Under Daniel Sullivan's slick direction, just about every one of the players has polished his or her role with whatever actors use as a Lemon Pledge equivalent. Kimbrough is never funnier than when demonstrating Flogdell's surprise Indian wrestling technique; Jennings, who seems born to play this part, has a swellegant drunk scene; Furr has Dickie's boyish "tennis anyone" approach down to a T.; Benton is full of easy flair; and Banes (who appears only in the first scene) handles thespian indignation handily.

The exception to this perfection is Garrison, whose Linda Brown is absolutely right for the first act as Gaye's infatuated factotum.
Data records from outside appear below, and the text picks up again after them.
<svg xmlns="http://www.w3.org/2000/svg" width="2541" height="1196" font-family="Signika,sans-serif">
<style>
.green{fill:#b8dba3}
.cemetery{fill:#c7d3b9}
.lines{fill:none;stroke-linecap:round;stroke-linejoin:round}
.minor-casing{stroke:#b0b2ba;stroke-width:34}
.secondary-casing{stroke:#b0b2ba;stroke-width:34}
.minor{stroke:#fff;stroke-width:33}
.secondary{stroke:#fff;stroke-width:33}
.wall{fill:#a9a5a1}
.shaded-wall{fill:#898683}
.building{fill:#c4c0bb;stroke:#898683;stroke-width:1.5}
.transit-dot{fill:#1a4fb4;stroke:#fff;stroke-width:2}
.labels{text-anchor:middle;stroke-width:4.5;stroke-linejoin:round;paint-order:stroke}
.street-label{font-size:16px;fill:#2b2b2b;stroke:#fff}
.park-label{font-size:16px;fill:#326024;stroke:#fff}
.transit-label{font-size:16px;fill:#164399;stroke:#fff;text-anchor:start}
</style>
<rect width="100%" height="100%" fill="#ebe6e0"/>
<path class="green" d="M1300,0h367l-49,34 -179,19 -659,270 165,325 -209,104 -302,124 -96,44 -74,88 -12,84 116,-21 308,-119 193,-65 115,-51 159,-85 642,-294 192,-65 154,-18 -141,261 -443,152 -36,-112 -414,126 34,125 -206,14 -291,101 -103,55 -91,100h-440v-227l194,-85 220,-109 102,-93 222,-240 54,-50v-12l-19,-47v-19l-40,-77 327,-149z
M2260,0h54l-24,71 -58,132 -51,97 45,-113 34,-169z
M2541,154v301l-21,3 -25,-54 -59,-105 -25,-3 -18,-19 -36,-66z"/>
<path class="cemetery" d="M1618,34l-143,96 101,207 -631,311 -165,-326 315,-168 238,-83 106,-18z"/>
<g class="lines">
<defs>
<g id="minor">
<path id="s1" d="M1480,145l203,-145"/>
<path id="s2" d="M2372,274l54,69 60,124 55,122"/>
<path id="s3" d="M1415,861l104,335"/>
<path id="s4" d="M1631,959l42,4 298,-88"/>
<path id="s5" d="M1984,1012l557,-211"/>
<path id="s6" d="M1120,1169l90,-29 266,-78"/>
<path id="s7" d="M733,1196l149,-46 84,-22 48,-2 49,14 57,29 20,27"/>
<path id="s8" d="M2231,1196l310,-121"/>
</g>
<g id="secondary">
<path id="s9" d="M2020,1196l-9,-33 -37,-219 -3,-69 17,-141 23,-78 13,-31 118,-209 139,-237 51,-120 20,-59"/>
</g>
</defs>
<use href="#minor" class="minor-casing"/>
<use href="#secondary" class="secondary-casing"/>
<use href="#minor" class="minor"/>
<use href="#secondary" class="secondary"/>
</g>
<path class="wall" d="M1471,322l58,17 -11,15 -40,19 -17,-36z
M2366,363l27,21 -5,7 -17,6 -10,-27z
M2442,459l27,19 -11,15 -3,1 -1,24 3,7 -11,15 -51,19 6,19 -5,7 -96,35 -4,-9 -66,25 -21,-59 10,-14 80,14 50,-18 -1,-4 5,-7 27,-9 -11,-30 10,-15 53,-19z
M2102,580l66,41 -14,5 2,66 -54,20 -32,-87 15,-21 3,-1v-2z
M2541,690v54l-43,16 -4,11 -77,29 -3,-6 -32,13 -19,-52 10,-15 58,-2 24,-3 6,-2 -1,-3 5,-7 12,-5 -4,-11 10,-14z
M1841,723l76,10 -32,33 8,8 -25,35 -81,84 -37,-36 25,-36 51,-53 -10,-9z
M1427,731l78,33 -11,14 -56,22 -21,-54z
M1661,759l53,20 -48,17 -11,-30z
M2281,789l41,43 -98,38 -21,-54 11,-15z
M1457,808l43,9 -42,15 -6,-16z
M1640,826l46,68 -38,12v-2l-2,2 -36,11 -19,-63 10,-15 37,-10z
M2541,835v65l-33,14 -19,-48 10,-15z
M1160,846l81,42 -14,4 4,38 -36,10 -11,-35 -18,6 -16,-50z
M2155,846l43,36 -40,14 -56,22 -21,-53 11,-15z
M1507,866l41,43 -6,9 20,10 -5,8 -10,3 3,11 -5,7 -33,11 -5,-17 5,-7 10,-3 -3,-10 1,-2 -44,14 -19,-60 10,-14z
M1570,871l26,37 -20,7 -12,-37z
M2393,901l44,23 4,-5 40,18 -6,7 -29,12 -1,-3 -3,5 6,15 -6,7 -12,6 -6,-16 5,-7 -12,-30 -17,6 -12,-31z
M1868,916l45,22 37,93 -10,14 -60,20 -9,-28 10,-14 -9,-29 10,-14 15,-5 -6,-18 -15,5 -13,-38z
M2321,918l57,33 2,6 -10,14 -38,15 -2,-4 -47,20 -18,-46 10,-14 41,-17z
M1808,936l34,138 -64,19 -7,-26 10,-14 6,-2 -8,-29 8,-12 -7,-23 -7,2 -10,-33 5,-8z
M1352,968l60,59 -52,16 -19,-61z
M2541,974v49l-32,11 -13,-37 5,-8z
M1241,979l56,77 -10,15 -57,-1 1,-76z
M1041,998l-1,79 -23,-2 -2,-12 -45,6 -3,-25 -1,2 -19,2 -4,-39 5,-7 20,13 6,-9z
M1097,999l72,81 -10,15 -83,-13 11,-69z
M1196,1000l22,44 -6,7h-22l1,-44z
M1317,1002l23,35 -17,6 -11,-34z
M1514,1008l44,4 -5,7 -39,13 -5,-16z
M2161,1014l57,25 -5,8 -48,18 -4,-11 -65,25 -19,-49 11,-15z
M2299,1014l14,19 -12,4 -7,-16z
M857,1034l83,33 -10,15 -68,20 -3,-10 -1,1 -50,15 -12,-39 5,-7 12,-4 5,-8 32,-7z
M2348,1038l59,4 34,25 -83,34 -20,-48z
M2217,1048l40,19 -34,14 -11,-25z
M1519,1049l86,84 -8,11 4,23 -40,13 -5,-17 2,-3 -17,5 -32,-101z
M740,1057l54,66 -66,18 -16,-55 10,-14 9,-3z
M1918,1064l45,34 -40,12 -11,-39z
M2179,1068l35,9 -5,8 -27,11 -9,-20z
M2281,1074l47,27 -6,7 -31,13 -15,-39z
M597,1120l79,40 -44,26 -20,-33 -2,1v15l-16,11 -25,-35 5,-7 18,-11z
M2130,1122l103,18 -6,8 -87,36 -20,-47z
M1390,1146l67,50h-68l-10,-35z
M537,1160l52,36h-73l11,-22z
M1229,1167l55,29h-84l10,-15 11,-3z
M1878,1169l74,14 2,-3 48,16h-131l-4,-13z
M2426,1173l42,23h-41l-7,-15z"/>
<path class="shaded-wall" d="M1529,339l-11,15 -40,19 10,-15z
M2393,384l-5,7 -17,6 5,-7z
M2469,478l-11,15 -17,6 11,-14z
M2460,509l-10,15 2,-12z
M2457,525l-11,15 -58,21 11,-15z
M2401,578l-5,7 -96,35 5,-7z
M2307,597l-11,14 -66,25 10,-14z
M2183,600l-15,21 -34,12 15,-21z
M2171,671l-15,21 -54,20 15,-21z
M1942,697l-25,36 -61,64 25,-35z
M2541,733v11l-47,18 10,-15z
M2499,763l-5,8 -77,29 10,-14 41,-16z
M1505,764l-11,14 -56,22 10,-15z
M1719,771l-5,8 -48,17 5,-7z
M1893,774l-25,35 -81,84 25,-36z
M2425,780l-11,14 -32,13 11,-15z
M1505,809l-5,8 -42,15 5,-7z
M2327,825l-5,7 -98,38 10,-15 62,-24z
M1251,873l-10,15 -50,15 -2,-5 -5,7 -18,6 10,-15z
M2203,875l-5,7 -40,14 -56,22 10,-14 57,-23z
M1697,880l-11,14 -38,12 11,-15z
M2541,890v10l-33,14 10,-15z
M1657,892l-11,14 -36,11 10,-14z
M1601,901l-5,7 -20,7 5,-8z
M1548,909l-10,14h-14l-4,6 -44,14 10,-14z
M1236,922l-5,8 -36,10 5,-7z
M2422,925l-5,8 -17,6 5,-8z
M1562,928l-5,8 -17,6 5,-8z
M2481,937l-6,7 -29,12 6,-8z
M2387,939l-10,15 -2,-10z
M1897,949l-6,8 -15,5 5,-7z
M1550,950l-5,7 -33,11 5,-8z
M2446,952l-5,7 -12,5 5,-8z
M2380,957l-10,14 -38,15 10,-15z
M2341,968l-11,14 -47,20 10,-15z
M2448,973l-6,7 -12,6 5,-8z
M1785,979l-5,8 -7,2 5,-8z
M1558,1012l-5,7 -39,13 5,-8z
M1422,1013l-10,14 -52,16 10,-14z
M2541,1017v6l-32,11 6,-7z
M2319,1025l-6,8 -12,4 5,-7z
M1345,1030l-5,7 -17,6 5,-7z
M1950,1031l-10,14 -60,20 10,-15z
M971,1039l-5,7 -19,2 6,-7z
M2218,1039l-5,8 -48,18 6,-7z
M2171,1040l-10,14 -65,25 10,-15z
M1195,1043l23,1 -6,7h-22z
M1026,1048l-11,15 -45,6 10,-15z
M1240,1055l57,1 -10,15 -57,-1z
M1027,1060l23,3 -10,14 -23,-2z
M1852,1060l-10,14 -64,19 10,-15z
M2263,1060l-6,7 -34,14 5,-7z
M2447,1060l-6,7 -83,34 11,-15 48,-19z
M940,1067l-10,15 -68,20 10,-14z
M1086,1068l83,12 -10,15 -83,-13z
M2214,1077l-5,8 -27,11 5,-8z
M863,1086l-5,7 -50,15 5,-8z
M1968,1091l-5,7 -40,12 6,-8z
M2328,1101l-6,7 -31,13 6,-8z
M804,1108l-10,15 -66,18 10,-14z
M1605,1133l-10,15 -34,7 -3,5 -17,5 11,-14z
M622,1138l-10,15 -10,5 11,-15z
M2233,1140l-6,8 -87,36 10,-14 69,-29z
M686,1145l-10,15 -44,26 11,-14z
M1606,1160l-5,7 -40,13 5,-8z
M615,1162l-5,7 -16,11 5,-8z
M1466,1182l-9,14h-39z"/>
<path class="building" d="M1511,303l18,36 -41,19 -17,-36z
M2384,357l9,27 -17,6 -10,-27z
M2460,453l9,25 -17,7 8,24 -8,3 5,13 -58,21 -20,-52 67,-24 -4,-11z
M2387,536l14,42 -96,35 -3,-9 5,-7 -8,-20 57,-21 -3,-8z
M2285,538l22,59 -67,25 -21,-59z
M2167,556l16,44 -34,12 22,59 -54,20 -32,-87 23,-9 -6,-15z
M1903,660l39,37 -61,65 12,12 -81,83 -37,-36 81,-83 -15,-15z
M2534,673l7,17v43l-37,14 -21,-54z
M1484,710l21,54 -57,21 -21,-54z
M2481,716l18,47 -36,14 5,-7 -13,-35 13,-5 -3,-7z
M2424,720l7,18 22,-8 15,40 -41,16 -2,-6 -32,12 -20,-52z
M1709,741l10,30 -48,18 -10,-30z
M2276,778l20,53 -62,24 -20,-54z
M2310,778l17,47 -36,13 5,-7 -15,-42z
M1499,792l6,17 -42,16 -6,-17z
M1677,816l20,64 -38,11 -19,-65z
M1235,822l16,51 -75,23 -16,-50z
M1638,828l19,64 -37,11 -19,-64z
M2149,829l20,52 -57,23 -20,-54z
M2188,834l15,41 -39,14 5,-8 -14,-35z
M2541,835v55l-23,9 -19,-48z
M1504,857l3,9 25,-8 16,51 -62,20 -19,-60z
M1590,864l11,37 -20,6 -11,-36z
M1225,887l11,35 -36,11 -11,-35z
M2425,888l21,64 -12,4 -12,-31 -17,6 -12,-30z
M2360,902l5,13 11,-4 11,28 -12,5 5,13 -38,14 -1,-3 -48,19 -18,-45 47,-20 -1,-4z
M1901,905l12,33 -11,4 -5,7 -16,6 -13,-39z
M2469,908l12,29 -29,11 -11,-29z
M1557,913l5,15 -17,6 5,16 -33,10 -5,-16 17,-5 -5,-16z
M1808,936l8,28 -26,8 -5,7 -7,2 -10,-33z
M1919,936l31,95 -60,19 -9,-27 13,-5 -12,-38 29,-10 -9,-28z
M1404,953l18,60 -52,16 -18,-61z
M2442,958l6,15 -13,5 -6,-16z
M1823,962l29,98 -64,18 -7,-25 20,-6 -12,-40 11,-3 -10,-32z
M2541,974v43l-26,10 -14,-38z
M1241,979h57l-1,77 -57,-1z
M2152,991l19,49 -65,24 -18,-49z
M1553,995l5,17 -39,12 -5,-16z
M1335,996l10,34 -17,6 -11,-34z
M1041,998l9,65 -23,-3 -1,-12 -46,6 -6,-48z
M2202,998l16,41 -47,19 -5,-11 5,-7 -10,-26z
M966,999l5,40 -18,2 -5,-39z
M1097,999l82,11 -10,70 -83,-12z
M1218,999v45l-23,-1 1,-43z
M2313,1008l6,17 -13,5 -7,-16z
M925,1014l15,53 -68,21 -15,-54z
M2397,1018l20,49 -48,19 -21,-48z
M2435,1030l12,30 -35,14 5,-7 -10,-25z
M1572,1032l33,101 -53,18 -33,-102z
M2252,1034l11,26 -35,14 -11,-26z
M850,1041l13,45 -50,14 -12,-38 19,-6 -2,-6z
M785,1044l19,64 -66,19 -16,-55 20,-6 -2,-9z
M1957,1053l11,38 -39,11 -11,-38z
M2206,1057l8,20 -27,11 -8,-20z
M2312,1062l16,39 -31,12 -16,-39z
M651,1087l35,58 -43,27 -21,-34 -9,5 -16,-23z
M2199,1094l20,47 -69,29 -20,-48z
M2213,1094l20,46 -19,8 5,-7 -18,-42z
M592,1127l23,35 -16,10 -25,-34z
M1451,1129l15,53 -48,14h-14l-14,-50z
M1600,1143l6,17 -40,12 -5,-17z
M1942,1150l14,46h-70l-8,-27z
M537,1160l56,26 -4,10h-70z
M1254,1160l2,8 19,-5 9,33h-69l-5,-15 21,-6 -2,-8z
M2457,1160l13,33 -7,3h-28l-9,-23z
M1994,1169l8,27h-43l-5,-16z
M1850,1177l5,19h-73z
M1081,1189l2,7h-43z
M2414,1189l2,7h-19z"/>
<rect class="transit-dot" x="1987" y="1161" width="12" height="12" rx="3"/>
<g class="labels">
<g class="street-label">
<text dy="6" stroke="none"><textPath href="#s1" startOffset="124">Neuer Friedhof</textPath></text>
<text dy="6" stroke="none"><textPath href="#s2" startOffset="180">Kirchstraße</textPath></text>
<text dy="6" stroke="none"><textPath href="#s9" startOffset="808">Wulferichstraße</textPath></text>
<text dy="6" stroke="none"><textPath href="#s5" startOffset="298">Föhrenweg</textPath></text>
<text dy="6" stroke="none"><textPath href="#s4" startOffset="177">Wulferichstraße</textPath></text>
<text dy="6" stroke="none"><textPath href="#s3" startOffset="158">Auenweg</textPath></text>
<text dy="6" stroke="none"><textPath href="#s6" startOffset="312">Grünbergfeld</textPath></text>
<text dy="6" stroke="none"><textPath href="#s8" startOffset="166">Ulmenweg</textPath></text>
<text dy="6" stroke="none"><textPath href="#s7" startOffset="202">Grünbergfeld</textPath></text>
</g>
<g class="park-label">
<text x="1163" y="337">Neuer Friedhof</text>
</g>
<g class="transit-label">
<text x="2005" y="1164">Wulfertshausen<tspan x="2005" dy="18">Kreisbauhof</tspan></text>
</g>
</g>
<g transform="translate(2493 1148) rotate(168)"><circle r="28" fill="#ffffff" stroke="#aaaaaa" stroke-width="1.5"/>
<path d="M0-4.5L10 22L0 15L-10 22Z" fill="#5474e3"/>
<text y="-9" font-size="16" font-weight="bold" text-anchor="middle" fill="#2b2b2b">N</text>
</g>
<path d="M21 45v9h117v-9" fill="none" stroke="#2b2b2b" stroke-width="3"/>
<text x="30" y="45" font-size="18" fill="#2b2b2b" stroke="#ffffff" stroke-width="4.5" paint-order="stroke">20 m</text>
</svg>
However, in act two, when Linda -- now having starred in that December-May play Gaye finished -- enters looking "extremely chic and expensive from head to toe," Garrison doesn't evoke the required theatrical savoir faire. Instead, she still seems like unprepossessing Linda Brown, and no amount of exquisite attire can disguise her miscasting as the play chugs on to its unexpected conclusion.